As a note, you shouldn’t edit SetTheory.h; our autograder will always use the default version of that file when running tests.

Problem Three: Describing the World in Set Theory

The notation of set theory (e.g. $\cup, \cap, \wp, \subseteq, \in, \emptyset, =,$ etc.) is a great tool for describing the real world. Answer each of the following questions by writing an expression using set theory notation, but without using plain English, without using set-builder notation, without introducing any new variables, and without using propositional or first-order logic (which we’ll cover next week). No justification is required.

Let $C$ be the set of all cats and $D$ be the set of all dogs. Let $A$ be the set of all adorable things and $B$ be the set of all bouncy things. Write an expression that says "all cats and all dogs are both adorable and bouncy."

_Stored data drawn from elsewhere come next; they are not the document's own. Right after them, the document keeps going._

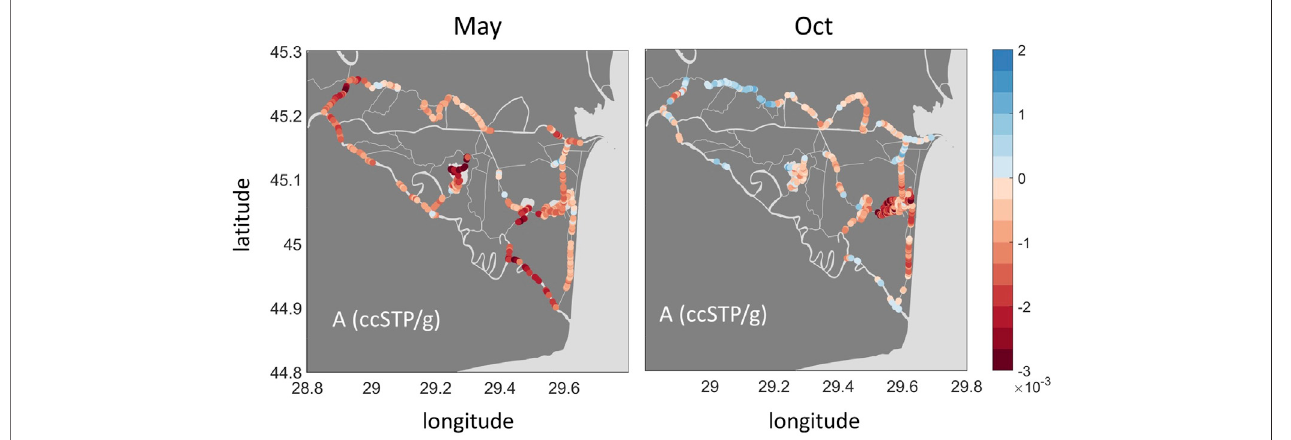
FIGURE 9 | Spatial variability in the estimates of excess air A for May (left) and October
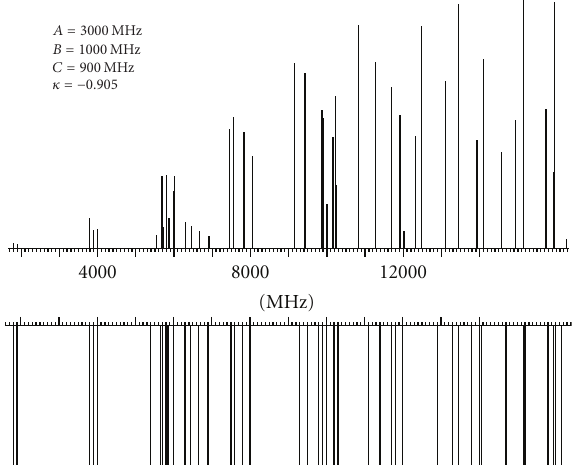
F 10: e actual rigid rotor spectrum arising from the rotational constants given (top), compared to the complete rigid rotor spectrum generated using the same rotational constants and the simple formulae given in Table 1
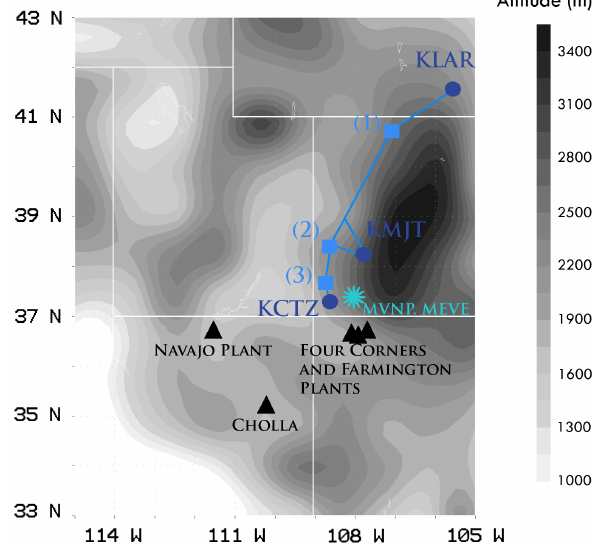
Fig. 1. Detail map of the western United States centered on the Colorado Western Slope. Topography is contoured. The location of the Mesa Verde field site is indicated with a teal star. King Air flight tracks are shown in light blue and the vertical stack locations are given by squares. The vertical stack locations are (1) Steamboat Springs, (2) Nucla, and (3) Cortez. Several local coal-fired power stations are marked with black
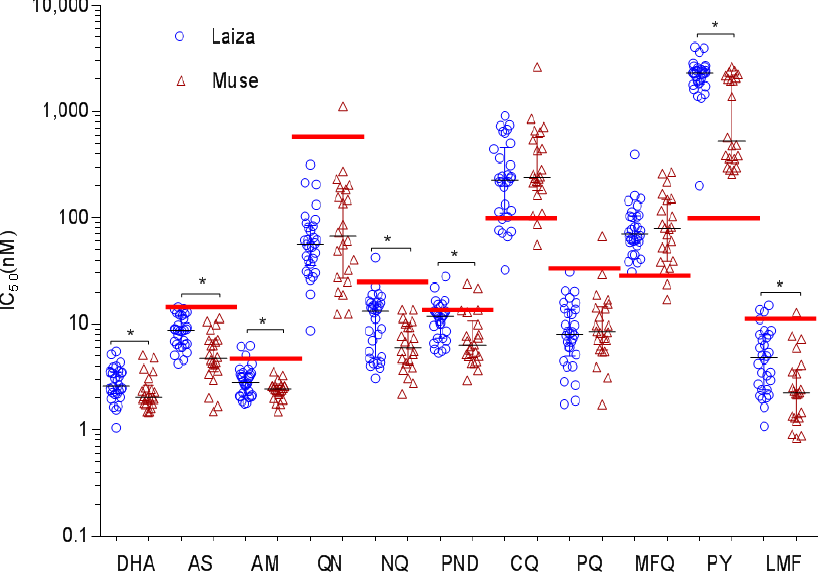
Figure 1. Dot plots of in vitro susceptibilities of parasite isolates from Laiza and Muse in eastern Myanmar to 11 antimalarial drugs. Asterisks indicate significant differences in drug sensitivity between the two regions ( p < 0.05, Mann–Whitney U test). Red bars indicate the cutoff values used to define resistance: CQ, 100 nM; QN, 600 nM; PY, 100 nM; MFQ, 30 nM; PQ, 31.2 nM; LMF, 11.8 nM; AS, 14.1 nM; AM, 4.7 nM; NQ, 23.8 nM; and PND, 15 nM. DHA, dihydroartemisinin; AS, artesunate; PPQ, piperaquine; MFQ, mefloquine; PY, pyrimethamine; LMF, lumefantrine.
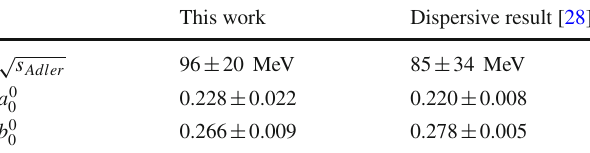
Table 6 Adler zero and threshold parameters. The latter in customary m π = 1 units. They are almost indistinguishable for solutions I, II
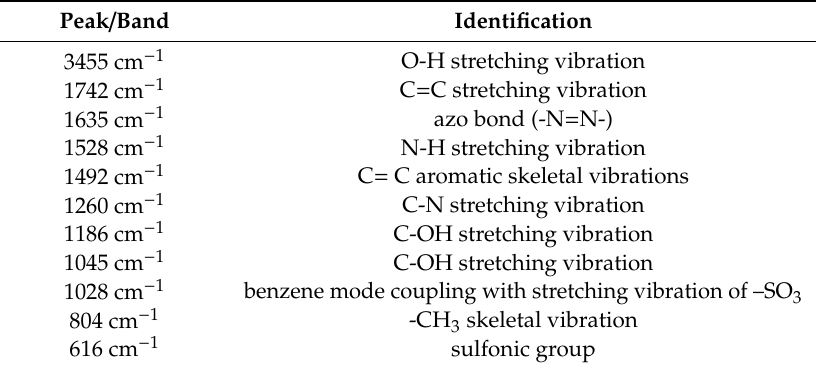
Figure 9. FTIR spectra: ( a ) RB5 powder before degradation selection. ( b , c ) Mn-Al-Fe and Mn-Al-Co powders after degradation, respectively. Table 1. FTIR peaks/bands identification [42–46].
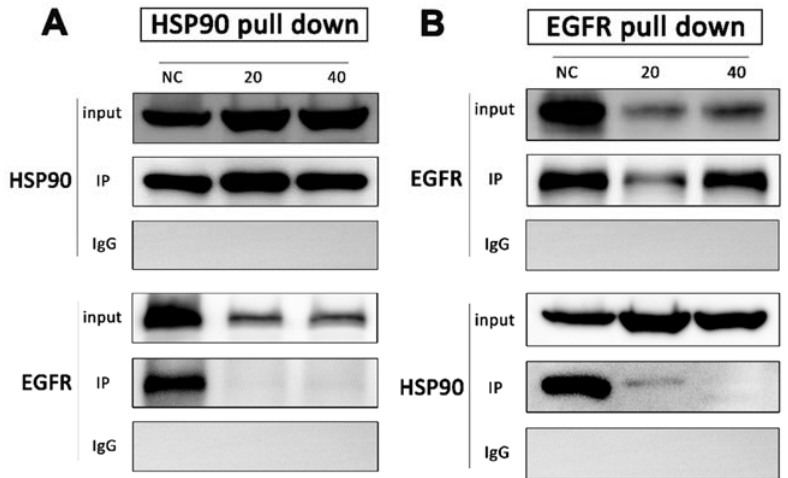
Figure 4. A375 cells were treated with DHP1808 for 24 h before lysis. ( A , B ) HSP90 and EGFR were immunoprecipitated from the lysates, respectively, and samples were analyzed by immunoblotting with anti ‐ HSP90 and anti ‐ EGFR antibodies.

Once you’ve written up your answer to this problem, take a minute to type-check it. As an example, suppose that you have the following answer:
\[(A \in B) \cap (A \in C).\]
This expression can’t be correct, and here’s one way to see this. The expression $A \in B$ is of type Boolean – either $A \in B$ is true or it isn’t – and the same is true of $A \in C$. However, the intersection operator $\cap$ can only be applied to sets. The expression therefore contains a type error: it tries to apply an operator that only works on sets to Boolean values.

You can type-check this answer in a different way. For example, suppose you came up with this expression:
\[A \cup D.\]
Here, $A$ and $D$ are sets, so it’s perfectly fine to write $A \cup D$, which evaluates to an object of type set. But notice that the statement here asks you to write an expression that says “all cats and all dogs are both adorable and bouncy,” and that statement is of type Boolean (cats and dogs either have these properties or they don’t). Therefore, $A \cup D$ can’t possibly be an expression with the right meaning, since the type of the expression (set) doesn’t match the type of the statement (Boolean).

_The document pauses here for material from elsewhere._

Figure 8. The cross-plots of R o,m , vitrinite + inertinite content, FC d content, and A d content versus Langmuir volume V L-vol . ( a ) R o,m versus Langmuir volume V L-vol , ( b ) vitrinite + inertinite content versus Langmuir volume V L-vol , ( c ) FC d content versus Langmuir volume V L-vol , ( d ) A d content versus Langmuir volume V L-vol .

If you’re having trouble with this problem, consider working backwards. You know that you need an expression that evaluates to type Boolean. What operations on sets do you have that produce Booleans? Or perhaps make the problem simpler. How would you say "all cats are adorable?" How about "all cats are both adorable and bouncy?"

Suppose you’re on an exciting first date. Let $Y$ represent the set of all your hobbies and $D$ represent the set of all your date’s hobbies. Write an expression that says that you have a hobby that your date doesn’t have.

As before, type-check your answer! Should your answer represent a set? A Boolean? Something else?

Let’s say that a committee is a group of people, which we can think of as being represented by the set of people that comprise it. Let’s have $S$ represent the set of all students at Stanford and let $F$ represent the set of all faculty at Stanford. Write an expression representing the set of all committees you can make from Stanford students and faculty that contain at least one student and at least one faculty member. You can assume no one is both a student and a faculty member.

Something to think about: how would you say “all committees made purely of students?” Something else to think about: what is the type of the statement to translate? Is it a Boolean? A set? Neither?